+++ 本文
- 更新日 : 2025年6月23日
育児休業給付金の計算方法 – いつの給与までが対象になる?
育児休業は、子どもが1歳(一定の条件を満たした場合は2歳まで)取得できます。また、育児休業期間中は通常、給与は無給になりますが、雇用保険から育児休業給付金を受けることができます。
今回は、育児休業給付金とは何かを再確認し、育児・介護休業法の改正による育児休業給付金の影響、支給額の計算方法や手続きについて見ていきます。
目次
育児休業給付金とは?
育児休業給付金は、雇用保険に加入している被保険者が育児休業を取得して給与が一定以上支払われなくなった場合に、雇用保険から給付される給付金のことです。
育児休業給付金には、出生時の育児休業期間を対象に支給される「出生時育児休業給付金」と育児休業期間中に支給される「育児休業給付金」があります。
育児・介護休業法の改正ポイントおさらい
2022年4月から育児・介護休業法の改正が段階的に施行されています。今回の改正は特に男性の育児休業制度が大きく見直されています。
育児・介護休業法の改正についてのポイントは、下記のようになります。
- 雇用環境整備や個別の周知・意向確認の措置の義務化
- 有期雇用労働者の育児・介護休業取得要件の緩和
- 「産後パパ育休」制度の開始
- 育児休業の分割取得
- 育児休業給付に関する規定整備
- 育児休業の取得状況を公表するよう企業に義務付け
- 育児休業の取得状況の公表義務の対象拡大
- 子の看護休暇の見直し(対象及び取得事由の拡大、除外規定の一部撤廃、改称
- 所定外労働の制限(残業免除)の対象拡大
- 短時間勤務制度(3歳未満)の代替措置にテレワーク追加
- 育児・介護のためのテレワーク導入(努力義務)
- 介護休暇の取得要件の緩和
- 介護離職防止のための雇用環境整備
- 介護離職防止のための個別の周知・意向確認
- 育児期の柔軟な働き方を実現するための措置
- 仕事と育児の両立に関する個別の意向聴取・配慮
詳しい内容はこちらでご確認ください。
育児休業給付金の計算方法
ここからは、育児休業給付金と出生時育児休業給付金の計算方法について見ていきます。出生時育児休業給付金、育児休業給付金は、ともに休業した日についての給付金ですので、休業開始日から休業終了日までの分が支給対象になります。
出生時育児休業給付金の計算方法
出生時育児休業給付金の支給額は、原則として、「休業開始時賃金日額×休業期間の日数(上限は28日)×67%」です。
※休業開始時賃金日額は、申請の際に提出する「雇用保険被保険者休業開始時賃金月額証明書」で、育児休業を開始する前6カ月間の賃金を180で割った金額です。
※休業開始時賃金日額の上限額は15,190円(ただし令和5年7月31日まで)です。
出生時育児休業給付金の上限額は、15,190円×28日×67%=284,964円になります。
++++++
資料を読み解く:
[A] 育児休業給付金についての本文を読んで、次の問いに答えなさい。
(i) 育児・介護休業法の改正は、いつから段階的に施行されているか。
(ii) 出生時育児休業給付金の計算で、休業期間の日数の上限は何日か。
(iii) 休業開始時賃金日額は、育児休業を開始する前の何カ月間の賃金を、いくつで割った金額か。
[B] 育児休業給付金についての本文を、最後の文に続けて書き進めなさい。
+++ データ一覧
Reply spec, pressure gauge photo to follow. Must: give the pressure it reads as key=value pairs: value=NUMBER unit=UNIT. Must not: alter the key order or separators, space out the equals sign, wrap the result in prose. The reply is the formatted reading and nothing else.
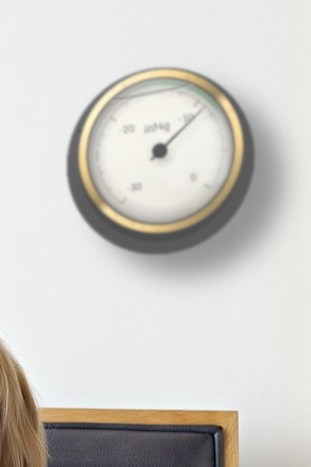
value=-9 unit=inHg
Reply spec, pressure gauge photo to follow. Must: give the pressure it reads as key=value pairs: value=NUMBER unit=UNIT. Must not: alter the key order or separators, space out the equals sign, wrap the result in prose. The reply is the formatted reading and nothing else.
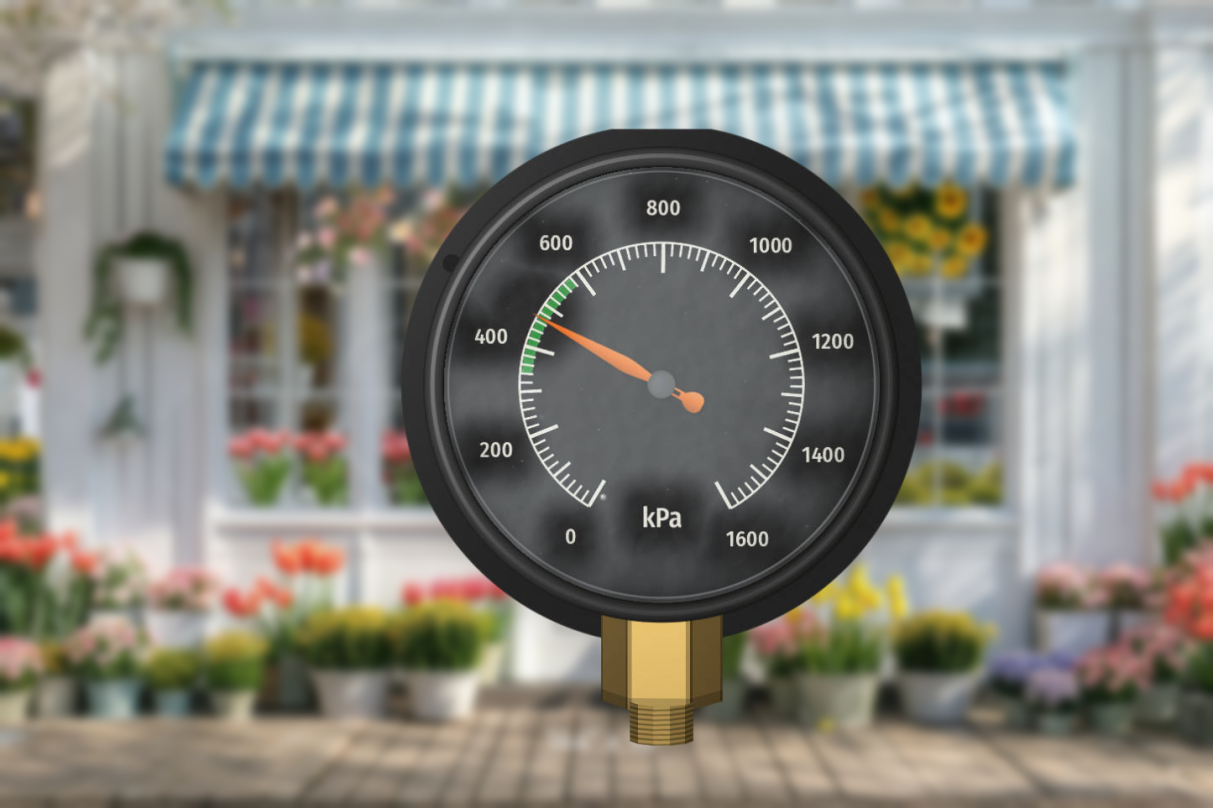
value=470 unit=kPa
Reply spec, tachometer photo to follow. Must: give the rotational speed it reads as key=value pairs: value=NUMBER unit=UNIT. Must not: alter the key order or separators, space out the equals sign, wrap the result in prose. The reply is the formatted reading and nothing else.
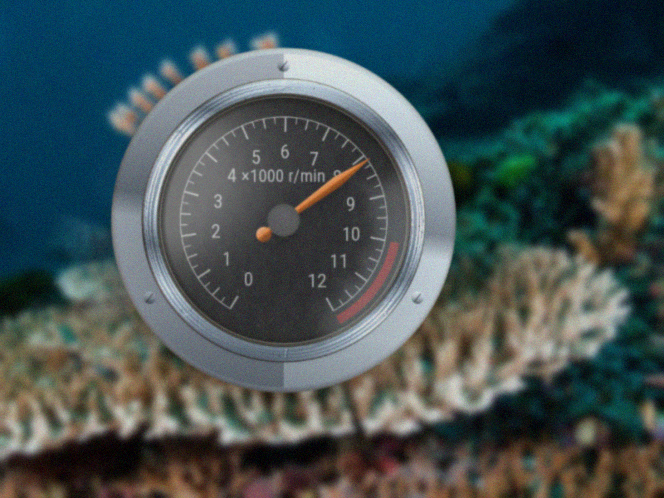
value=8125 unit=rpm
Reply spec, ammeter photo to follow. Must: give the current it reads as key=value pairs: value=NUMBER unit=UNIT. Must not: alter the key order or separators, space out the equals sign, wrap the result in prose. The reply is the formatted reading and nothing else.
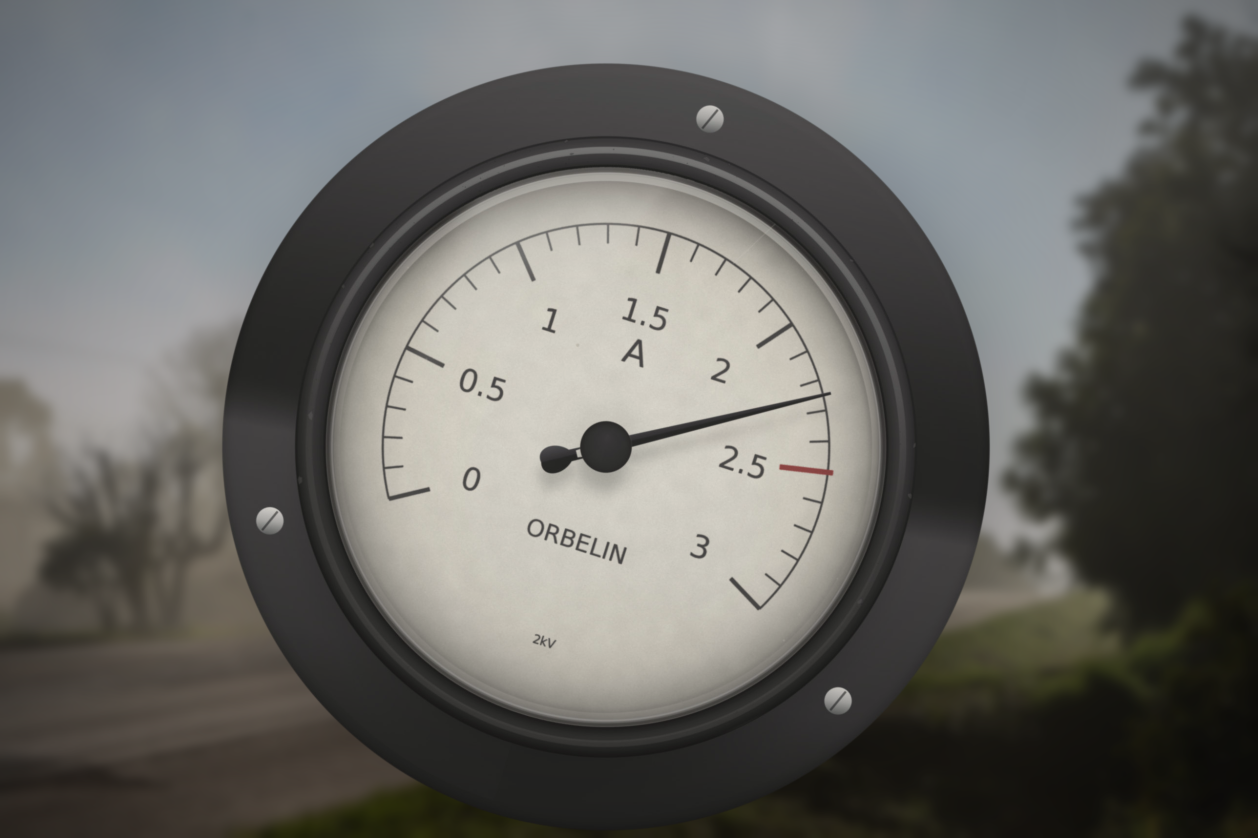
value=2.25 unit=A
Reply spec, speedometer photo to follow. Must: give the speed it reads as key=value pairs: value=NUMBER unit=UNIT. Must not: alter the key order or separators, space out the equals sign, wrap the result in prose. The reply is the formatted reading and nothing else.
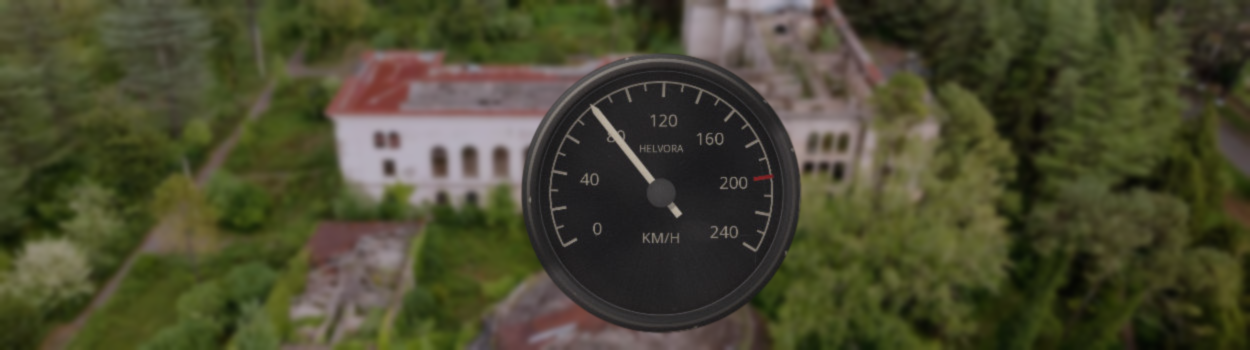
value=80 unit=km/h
++++++
解答一覧:
[A]
(i) 2022年4月から
(ii) 28日
(iii) 6カ月間の賃金を180で割った金額

[B]
※出生時育児休業期間に会社から賃金が支払われた場合は、支払われた賃金の額により支給額が変わります。
- 休業開始時賃金日額×休業期間の日数の13%以下の場合
休業開始時賃金日額×休業期間の日数×67% - 休業開始時賃金日額×休業期間の日数の13%超から80%未満の場合
休業開始時賃金日額×休業期間の日数×80%-賃金額 - 休業開始時賃金日額×休業期間の日数の80%以上の場合
出生時育児休業給付金は支給されません。
例えば、休業開始時賃金日額が9,000円で14日間の出生時育児休業を取得した場合で育児休業を開始した場合、賃金が全く支払われていなければ、支給額=9,000円×14日×67%=84,420円になります。
育児休業給付金の計算方法
育児休業給付金の支給額は、支給対象期間(1カ月)について、原則として、「休業開始時賃金日額×休業期間の日数×67%(育児休業開始日から181日目以降は50%)」です。
※休業開始時賃金日額は、申請の際に提出する「雇用保険被保険者休業開始時賃金月額証明書」で、育児休業を開始する前6カ月間の賃金を180で割った金額です。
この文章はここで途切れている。